Amazon S3 Data Integration

To integrate Amazon S3 data into Panoply using default selections, complete the following steps. For more advanced options, complete the following and refer to the subsequent sections for detailed information.

  1. Click Data Sources in the navigation menu.
  2. Click the Add Data Source button.
  3. In the Data Sources – Choose Source Type window, select Amazon S3. Amazon S3 is listed under Most Popular and Files & Services.
  4. In the Data Sources – Amazon S3 screen, enter the address of your S3 bucket.
  5. Enter your AWS Access Key and AWS Access Secret, and then click Next.
  6. Select the files to import from your bucket.
  7. Enter a destination table name. This data source does not have a default destination.
  8. (Optional) To customize the ingestion from your data source, review the advanced options.
  9. Click Collect.

The Data Sources – Amazon S3 window will appear grayed out while the data integration is pending. A small green progress bar appears below Amazon S3.

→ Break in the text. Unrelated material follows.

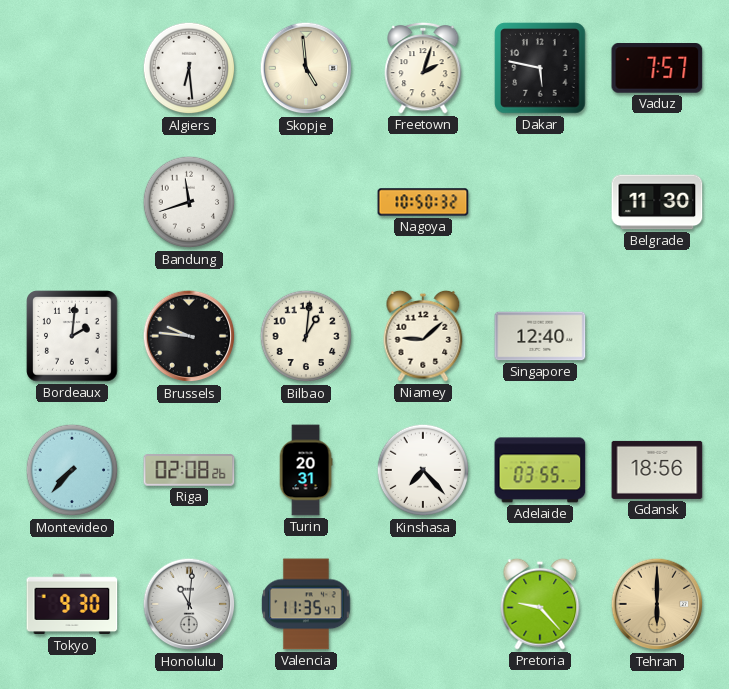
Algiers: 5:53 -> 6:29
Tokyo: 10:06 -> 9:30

You will be prompted to set up the integration of another data source. You can set up multiple data integrations without impacting the ingestion of the already scheduled or pending data integrations.

From the Data Sources main menu, you can monitor the data ingestion status of the scheduled and pending data integrations. After the data ingestion is complete, you can clean or transform your data in the Tables menu.

Advanced Options

Clicking Show next to Advanced will expand the Data Sources - Amazon S3 window to include Primary Key, Incremental Key, Delimiter, Exclude, Parse string, and Truncate table.

  • Primary Key - Default is id. The primary key here determines which field to use as the deduplication key when ingesting data. If no id field is present in the data source, Panoply will generate a unique id for each record. You can also set the primary key using one or more fields from your data surrounded by curly brackets. For example, {field1} or {field1)_{field2}. Read more about primary keys.

  • Delimiter - If you have a character-delimited file, indicate the delimiting character. Comma and tab delimiters are detected automatically.

FAQs

Q: How do I automatically ingest new and modified files?

To automatically ingest new files that are added to an S3 bucket and modified files, select All in the file selector when setting up your data source.

If your bucket includes files that you do not want to ingest, you can use one of these approaches:

  • Use a different S3 bucket
  • Use a different folder in the same bucket
  • Use the file selector search to identify the relevant files based on naming convention, and select All

Data Schema

The data schema in Panoply will reflect the data schema from the S3 source. Additionally, Panoply includes these metadata columns in the destination table: __senttime, __updatetime, __s3bucket, and __s3key. The last two metadata columns are unique to the Amazon S3 data source.

  • __s3bucket - The source S3 bucket for the record.
  • __s3key - The source file name in S3 for the record.